### [WHAT YOU SHOULD DO]
Rewrite the lines below as a Markdown table with two columns, "Row" for a running number and "Line text" for the line itself, skipping any blank lines.

Dataset entries:
⁂

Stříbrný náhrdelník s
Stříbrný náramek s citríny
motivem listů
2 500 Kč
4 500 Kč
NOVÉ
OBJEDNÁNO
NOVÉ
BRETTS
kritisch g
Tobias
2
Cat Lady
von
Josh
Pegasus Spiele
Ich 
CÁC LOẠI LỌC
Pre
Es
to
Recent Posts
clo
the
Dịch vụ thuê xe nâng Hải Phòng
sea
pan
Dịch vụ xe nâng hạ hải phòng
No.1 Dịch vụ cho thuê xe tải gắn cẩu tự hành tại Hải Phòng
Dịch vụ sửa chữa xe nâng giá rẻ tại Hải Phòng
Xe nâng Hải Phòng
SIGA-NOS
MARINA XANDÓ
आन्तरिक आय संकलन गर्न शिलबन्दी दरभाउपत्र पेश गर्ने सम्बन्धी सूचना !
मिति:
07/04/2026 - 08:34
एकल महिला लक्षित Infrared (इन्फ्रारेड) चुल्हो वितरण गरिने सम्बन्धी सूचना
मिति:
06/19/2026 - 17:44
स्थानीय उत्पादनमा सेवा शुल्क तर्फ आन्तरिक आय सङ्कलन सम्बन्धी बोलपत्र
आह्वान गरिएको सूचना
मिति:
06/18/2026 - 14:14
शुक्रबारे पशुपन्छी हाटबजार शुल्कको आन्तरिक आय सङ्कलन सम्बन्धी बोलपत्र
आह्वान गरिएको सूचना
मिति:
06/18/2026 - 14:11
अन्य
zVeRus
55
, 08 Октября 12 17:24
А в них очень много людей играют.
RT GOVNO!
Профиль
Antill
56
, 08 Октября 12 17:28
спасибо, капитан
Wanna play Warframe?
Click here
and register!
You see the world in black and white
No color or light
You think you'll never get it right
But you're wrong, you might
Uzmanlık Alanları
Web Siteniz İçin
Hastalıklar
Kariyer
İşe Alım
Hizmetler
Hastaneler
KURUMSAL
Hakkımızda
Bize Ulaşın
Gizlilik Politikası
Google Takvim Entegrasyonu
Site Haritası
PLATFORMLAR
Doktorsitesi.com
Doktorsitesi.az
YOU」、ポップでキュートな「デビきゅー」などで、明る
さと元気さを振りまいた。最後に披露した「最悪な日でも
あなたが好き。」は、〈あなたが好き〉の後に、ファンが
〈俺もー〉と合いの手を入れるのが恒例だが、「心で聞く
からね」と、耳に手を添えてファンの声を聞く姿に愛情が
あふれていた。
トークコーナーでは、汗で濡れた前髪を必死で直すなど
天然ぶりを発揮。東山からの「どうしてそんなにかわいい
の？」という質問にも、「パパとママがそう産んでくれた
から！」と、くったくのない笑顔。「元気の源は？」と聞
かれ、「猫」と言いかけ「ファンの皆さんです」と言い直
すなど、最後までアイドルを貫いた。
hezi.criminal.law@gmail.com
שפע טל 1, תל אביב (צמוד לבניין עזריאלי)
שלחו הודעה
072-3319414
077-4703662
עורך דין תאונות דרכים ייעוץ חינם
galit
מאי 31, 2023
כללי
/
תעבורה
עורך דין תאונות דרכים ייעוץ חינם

⁂

### [RESPONSE]
| Row | Line text |
|---|---|
| 1 | Stříbrný náhrdelník s |
| 2 | Stříbrný náramek s citríny |
| 3 | motivem listů |
| 4 | 2 500 Kč |
| 5 | 4 500 Kč |
| 6 | NOVÉ |
| 7 | OBJEDNÁNO |
| 8 | NOVÉ |
| 9 | BRETTS |
| 10 | kritisch g |
| 11 | Tobias |
| 12 | 2 |
| 13 | Cat Lady |
| 14 | von |
| 15 | Josh |
| 16 | Pegasus Spiele |
| 17 | Ich  |
| 18 | CÁC LOẠI LỌC |
| 19 | Pre |
| 20 | Es |
| 21 | to |
| 22 | Recent Posts |
| 23 | clo |
| 24 | the |
| 25 | Dịch vụ thuê xe nâng Hải Phòng |
| 26 | sea |
| 27 | pan |
| 28 | Dịch vụ xe nâng hạ hải phòng |
| 29 | No.1 Dịch vụ cho thuê xe tải gắn cẩu tự hành tại Hải Phòng |
| 30 | Dịch vụ sửa chữa xe nâng giá rẻ tại Hải Phòng |
| 31 | Xe nâng Hải Phòng |
| 32 | SIGA-NOS |
| 33 | MARINA XANDÓ |
| 34 | आन्तरिक आय संकलन गर्न शिलबन्दी दरभाउपत्र पेश गर्ने सम्बन्धी सूचना ! |
| 35 | मिति: |
| 36 | 07/04/2026 - 08:34 |
| 37 | एकल महिला लक्षित Infrared (इन्फ्रारेड) चुल्हो वितरण गरिने सम्बन्धी सूचना |
| 38 | मिति: |
| 39 | 06/19/2026 - 17:44 |
| 40 | स्थानीय उत्पादनमा सेवा शुल्क तर्फ आन्तरिक आय सङ्कलन सम्बन्धी बोलपत्र |
| 41 | आह्वान गरिएको सूचना |
| 42 | मिति: |
| 43 | 06/18/2026 - 14:14 |
| 44 | शुक्रबारे पशुपन्छी हाटबजार शुल्कको आन्तरिक आय सङ्कलन सम्बन्धी बोलपत्र |
| 45 | आह्वान गरिएको सूचना |
| 46 | मिति: |
| 47 | 06/18/2026 - 14:11 |
| 48 | अन्य |
| 49 | zVeRus |
| 50 | 55 |
| 51 | , 08 Октября 12 17:24 |
| 52 | А в них очень много людей играют. |
| 53 | RT GOVNO! |
| 54 | Профиль |
| 55 | Antill |
| 56 | 56 |
| 57 | , 08 Октября 12 17:28 |
| 58 | спасибо, капитан |
| 59 | Wanna play Warframe? |
| 60 | Click here |
| 61 | and register! |
| 62 | You see the world in black and white |
| 63 | No color or light |
| 64 | You think you'll never get it right |
| 65 | But you're wrong, you might |
| 66 | Uzmanlık Alanları |
| 67 | Web Siteniz İçin |
| 68 | Hastalıklar |
| 69 | Kariyer |
| 70 | İşe Alım |
| 71 | Hizmetler |
| 72 | Hastaneler |
| 73 | KURUMSAL |
| 74 | Hakkımızda |
| 75 | Bize Ulaşın |
| 76 | Gizlilik Politikası |
| 77 | Google Takvim Entegrasyonu |
| 78 | Site Haritası |
| 79 | PLATFORMLAR |
| 80 | Doktorsitesi.com |
| 81 | Doktorsitesi.az |
| 82 | YOU」、ポップでキュートな「デビきゅー」などで、明る |
| 83 | さと元気さを振りまいた。最後に披露した「最悪な日でも |
| 84 | あなたが好き。」は、〈あなたが好き〉の後に、ファンが |
| 85 | 〈俺もー〉と合いの手を入れるのが恒例だが、「心で聞く |
| 86 | からね」と、耳に手を添えてファンの声を聞く姿に愛情が |
| 87 | あふれていた。 |
| 88 | トークコーナーでは、汗で濡れた前髪を必死で直すなど |
| 89 | 天然ぶりを発揮。東山からの「どうしてそんなにかわいい |
| 90 | の？」という質問にも、「パパとママがそう産んでくれた |
| 91 | から！」と、くったくのない笑顔。「元気の源は？」と聞 |
| 92 | かれ、「猫」と言いかけ「ファンの皆さんです」と言い直 |
| 93 | すなど、最後までアイドルを貫いた。 |
| 94 | hezi.criminal.law@gmail.com |
| 95 | שפע טל 1, תל אביב (צמוד לבניין עזריאלי) |
| 96 | שלחו הודעה |
| 97 | 072-3319414 |
| 98 | 077-4703662 |
| 99 | עורך דין תאונות דרכים ייעוץ חינם |
| 100 | galit |
| 101 | מאי 31, 2023 |
| 102 | כללי |
| 103 | / |
| 104 | תעבורה |
| 105 | עורך דין תאונות דרכים ייעוץ חינם |